Mr. Zhu, like his reforming predecessor Deng Xiaoping, was twice bounced from power and sent into rural exile. So he has been moving with the focused energy of a testy bull, making up for lost time as he moves to streamline and privatize China's vast, money-losing state industry sector. And it isn't just huge, overstaffed, inefficient businesses like the world's largest steel industry that he's after. Among the 370,000 state-owned enterprises he plans to shrink, close, or convert to private firms are many that would literally qualify as China shops.
Finally, Zhu is a bull in the sense that he's optimistic about succeeding.
It's now 20 years since Deng, the wily, bridge-playing, practical-minded boss from Sichuan plunged one-fifth of humanity into economic reform - turning the Communist revolution on its head. At each stage of this great reform period, veteran China hands have often wrongly doubted the likelihood of success. Some outside mandarins of China studies have seen so many great leaps stumble that they have become chronic pessimists.
Zhu meets similar doubts. And it's true that he faces a daunting task. Millions of Chinese will be thrown out of work when dinosaur state firms shrink, close, must pay down debt, and compete. They will hit the job market as tens of thousands are mustered out by a streamlining Army. To provide new jobs, incentives will be needed to create small firms by the hundreds of thousands. Those firms should rise in response to consumer and business needs. State make-work jobs won't do, or China will risk slipping back to where it started.

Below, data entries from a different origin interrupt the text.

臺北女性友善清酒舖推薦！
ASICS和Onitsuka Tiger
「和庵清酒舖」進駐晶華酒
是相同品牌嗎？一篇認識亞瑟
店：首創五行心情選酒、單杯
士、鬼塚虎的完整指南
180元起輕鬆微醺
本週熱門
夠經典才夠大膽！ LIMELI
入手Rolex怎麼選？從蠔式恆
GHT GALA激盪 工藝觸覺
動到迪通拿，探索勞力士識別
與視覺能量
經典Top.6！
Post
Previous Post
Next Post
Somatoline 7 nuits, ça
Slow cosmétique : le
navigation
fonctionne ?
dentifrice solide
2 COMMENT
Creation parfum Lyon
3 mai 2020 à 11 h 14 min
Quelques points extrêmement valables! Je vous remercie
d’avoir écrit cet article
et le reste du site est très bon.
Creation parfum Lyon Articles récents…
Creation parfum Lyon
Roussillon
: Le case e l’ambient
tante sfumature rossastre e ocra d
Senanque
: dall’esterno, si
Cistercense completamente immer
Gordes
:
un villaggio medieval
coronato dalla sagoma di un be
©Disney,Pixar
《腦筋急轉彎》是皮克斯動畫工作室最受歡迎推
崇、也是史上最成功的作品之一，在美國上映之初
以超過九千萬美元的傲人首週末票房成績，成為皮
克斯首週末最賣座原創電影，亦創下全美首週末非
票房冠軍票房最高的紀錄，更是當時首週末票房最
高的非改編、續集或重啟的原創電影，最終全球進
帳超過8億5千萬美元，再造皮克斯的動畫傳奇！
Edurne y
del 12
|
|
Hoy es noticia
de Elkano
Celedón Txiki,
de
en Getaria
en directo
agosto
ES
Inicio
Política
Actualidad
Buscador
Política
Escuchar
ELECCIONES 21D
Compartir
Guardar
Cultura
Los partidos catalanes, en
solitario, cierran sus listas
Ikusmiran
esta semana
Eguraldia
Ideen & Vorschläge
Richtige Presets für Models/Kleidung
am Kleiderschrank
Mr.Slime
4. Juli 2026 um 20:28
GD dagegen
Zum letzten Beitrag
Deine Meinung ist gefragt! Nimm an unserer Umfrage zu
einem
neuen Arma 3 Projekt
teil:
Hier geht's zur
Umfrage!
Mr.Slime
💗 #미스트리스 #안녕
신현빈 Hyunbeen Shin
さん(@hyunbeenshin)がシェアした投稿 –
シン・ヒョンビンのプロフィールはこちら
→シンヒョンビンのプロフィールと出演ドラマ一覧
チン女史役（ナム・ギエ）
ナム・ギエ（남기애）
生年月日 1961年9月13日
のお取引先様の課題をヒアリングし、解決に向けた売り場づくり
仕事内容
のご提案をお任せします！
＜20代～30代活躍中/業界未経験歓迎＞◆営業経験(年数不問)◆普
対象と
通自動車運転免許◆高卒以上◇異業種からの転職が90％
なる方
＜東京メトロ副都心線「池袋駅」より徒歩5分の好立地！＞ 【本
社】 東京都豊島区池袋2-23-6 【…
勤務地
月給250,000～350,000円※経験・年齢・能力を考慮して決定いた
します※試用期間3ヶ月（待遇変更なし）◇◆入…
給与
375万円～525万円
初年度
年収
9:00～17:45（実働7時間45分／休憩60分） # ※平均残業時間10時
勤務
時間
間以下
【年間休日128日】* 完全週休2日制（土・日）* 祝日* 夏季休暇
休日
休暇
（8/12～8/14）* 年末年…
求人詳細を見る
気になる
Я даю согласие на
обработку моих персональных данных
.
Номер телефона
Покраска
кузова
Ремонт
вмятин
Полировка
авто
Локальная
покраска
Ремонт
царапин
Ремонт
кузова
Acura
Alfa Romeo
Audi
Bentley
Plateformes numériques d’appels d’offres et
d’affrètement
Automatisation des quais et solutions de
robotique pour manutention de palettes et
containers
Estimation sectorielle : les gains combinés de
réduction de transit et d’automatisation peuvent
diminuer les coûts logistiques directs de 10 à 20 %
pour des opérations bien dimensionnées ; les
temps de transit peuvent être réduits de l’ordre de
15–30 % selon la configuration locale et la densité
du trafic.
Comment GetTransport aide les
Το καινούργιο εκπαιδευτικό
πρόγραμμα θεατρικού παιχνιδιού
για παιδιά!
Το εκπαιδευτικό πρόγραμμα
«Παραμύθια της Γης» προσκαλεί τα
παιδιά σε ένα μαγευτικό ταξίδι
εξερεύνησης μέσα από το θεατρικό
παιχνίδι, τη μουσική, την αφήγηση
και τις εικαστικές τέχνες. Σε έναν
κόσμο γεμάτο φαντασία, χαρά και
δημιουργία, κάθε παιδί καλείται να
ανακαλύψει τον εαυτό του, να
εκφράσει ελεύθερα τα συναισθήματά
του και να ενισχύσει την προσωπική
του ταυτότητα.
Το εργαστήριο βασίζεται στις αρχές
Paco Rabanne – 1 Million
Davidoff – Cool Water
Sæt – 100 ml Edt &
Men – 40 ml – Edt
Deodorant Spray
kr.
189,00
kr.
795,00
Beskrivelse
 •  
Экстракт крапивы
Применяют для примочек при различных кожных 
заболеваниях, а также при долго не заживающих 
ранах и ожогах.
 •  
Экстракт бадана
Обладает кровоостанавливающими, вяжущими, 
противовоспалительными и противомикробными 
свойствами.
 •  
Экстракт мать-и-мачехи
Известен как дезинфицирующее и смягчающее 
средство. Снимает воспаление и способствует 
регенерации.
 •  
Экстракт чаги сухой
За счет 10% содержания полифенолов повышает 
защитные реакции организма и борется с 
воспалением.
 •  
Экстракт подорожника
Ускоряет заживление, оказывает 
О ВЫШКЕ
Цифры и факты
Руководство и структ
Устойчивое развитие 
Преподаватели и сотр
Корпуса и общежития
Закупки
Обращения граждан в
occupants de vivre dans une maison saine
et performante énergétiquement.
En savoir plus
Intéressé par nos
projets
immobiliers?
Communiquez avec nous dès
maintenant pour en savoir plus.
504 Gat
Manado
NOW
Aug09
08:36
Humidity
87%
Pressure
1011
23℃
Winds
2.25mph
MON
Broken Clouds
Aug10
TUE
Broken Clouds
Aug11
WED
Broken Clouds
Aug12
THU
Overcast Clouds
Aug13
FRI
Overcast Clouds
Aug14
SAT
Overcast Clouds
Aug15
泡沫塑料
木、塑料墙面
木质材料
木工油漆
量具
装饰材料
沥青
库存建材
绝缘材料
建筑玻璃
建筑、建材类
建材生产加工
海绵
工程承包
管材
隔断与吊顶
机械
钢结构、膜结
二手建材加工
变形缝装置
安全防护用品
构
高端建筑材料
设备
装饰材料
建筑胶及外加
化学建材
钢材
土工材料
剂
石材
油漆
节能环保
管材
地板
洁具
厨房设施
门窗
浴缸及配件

Part of the job facing the brilliant, blunt Zhu will be freeing capital for loans to start and expand private businesses. That means diverting money that banks now lend to state firms.
Another task will be expanding China's export earnings in the face of rising competition from neighbors. Their devalued currencies will give them a competitive advantage. Furthermore, Asian economic troubles may dry up some investment capital flowing into China from Thailand, Singapore, et al.
To provide for these money needs, Mr. Zhu must persuade high-saving Chinese to (1) invest their nest eggs in Chinese corporate bonds and stocks, and (2) buy more domestic goods and services. Zhu, orphaned early in provincial Hunan and savvy from his exile experience working in a public canteen and raising pigs, should have a feel for selling the public such ideas.
He certainly deserves active cooperation and support from the US, Japan, and Europe. As the clich goes, he's a man they will find they can do business with.